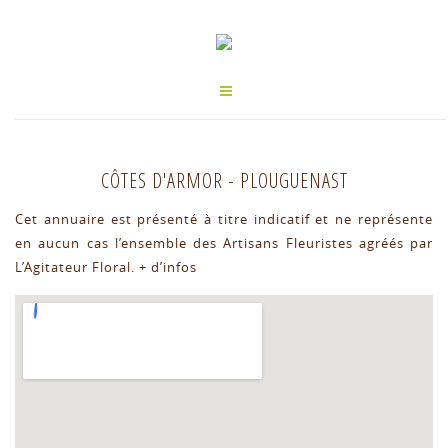
CÔTES D'ARMOR
-
PLOUGUENAST
Cet annuaire est présenté à titre indicatif et ne représente
en aucun cas l’ensemble des Artisans Fleuristes agréés par
L’Agitateur Floral.
+ d’infos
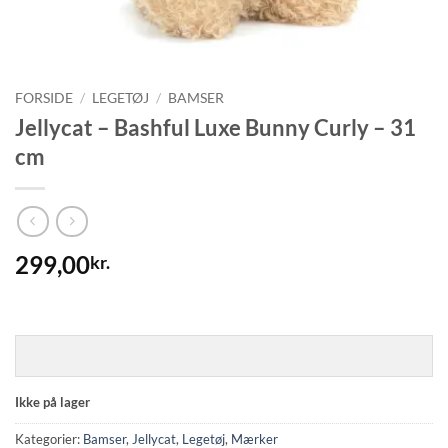
FORSIDE
/
LEGETØJ
/
BAMSER
Jellycat – Bashful Luxe Bunny Curly – 31
cm
299,00
kr.
Ikke på lager
Kategorier:
Bamser
,
Jellycat
,
Legetøj
,
Mærker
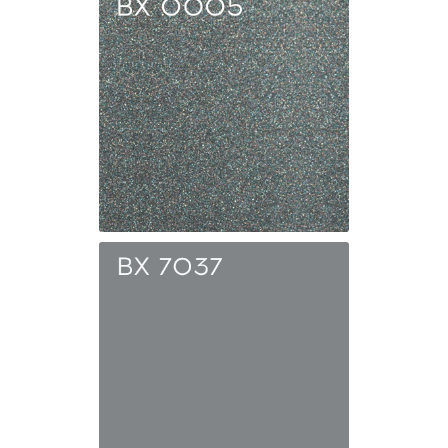
Серый
сигнальный
BX 0005
Графит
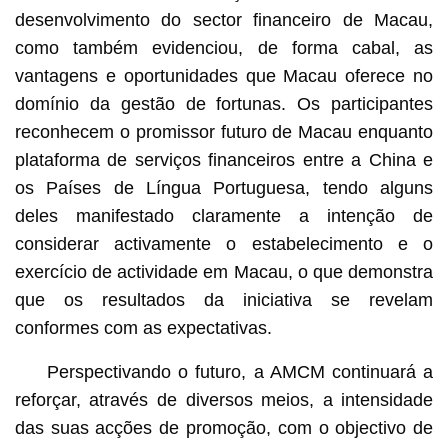
desenvolvimento do sector financeiro de Macau,
como também evidenciou, de forma cabal, as
vantagens e oportunidades que Macau oferece no
domínio da gestão de fortunas. Os participantes
reconhecem o promissor futuro de Macau enquanto
plataforma de serviços financeiros entre a China e
os Países de Língua Portuguesa, tendo alguns
deles manifestado claramente a intenção de
considerar activamente o estabelecimento e o
exercício de actividade em Macau, o que demonstra
que os resultados da iniciativa se revelam
conformes com as expectativas.
Perspectivando o futuro, a AMCM continuará a
reforçar, através de diversos meios, a intensidade
das suas acções de promoção, com o objectivo de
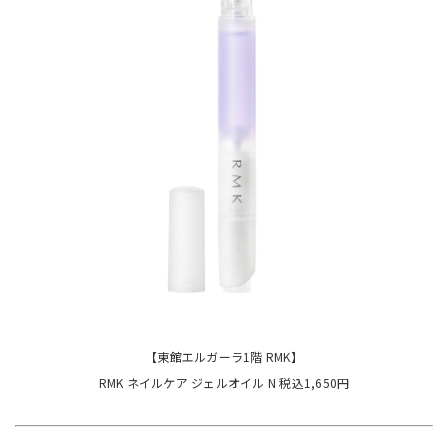
【東館エルガーラ1階 RMK】
RMK ネイルケア ジェルオイル N 税込1,650円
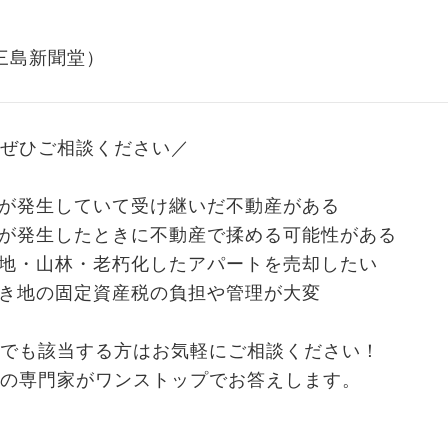
：三島新聞堂）
ぜひご相談ください／
が発生していて受け継いだ不動産がある
が発生したときに不動産で揉める可能性がある
地・山林・老朽化したアパートを売却したい
き地の固定資産税の負担や管理が大変
でも該当する方はお気軽にご相談ください！
の専門家がワンストップでお答えします。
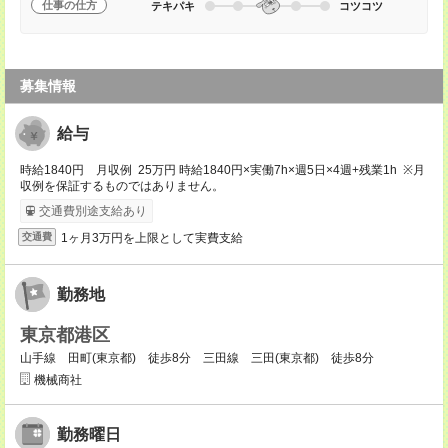
仕事の仕方
テキパキ
コツコツ
募集情報
給与
時給1840円 月収例 25万円 時給1840円×実働7h×週5日×4週+残業1h ※月
収例を保証するものではありません。
交通費別途支給あり
1ヶ月3万円を上限として実費支給
交通費
勤務地
東京都港区
山手線 田町(東京都) 徒歩8分 三田線 三田(東京都) 徒歩8分
機械商社
勤務曜日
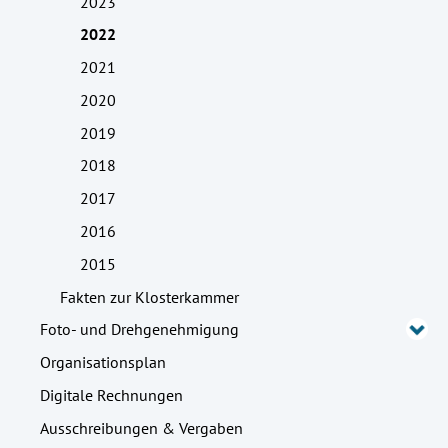
2023
2022
2021
2020
2019
2018
2017
2016
2015
Fakten zur Klosterkammer
Foto- und Drehgenehmigung
Organisationsplan
Digitale Rechnungen
Ausschreibungen & Vergaben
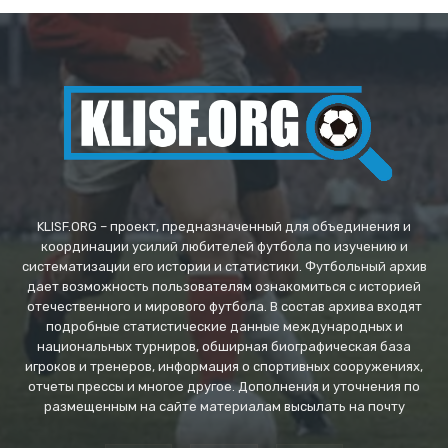
KLISF.ORG – проект, предназначенный для объединения и
координации усилий любителей футбола по изучению и
систематизации его истории и статистики. Футбольный архив
дает возможность пользователям ознакомиться с историей
отечественного и мирового футбола. В состав архива входят
подробные статистические данные международных и
национальных турниров, обширная биографическая база
игроков и тренеров, информация о спортивных сооружениях,
отчеты прессы и многое другое. Дополнения и уточнения по
размещенным на сайте материалам высылать на почту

━━━━━━━━

| Work to be completed |
Gather each line of the rows above that contains the string "футбола" and copy it out in full.

| Your solution |
координации усилий любителей футбола по изучению и
отечественного и мирового футбола. В состав архива входят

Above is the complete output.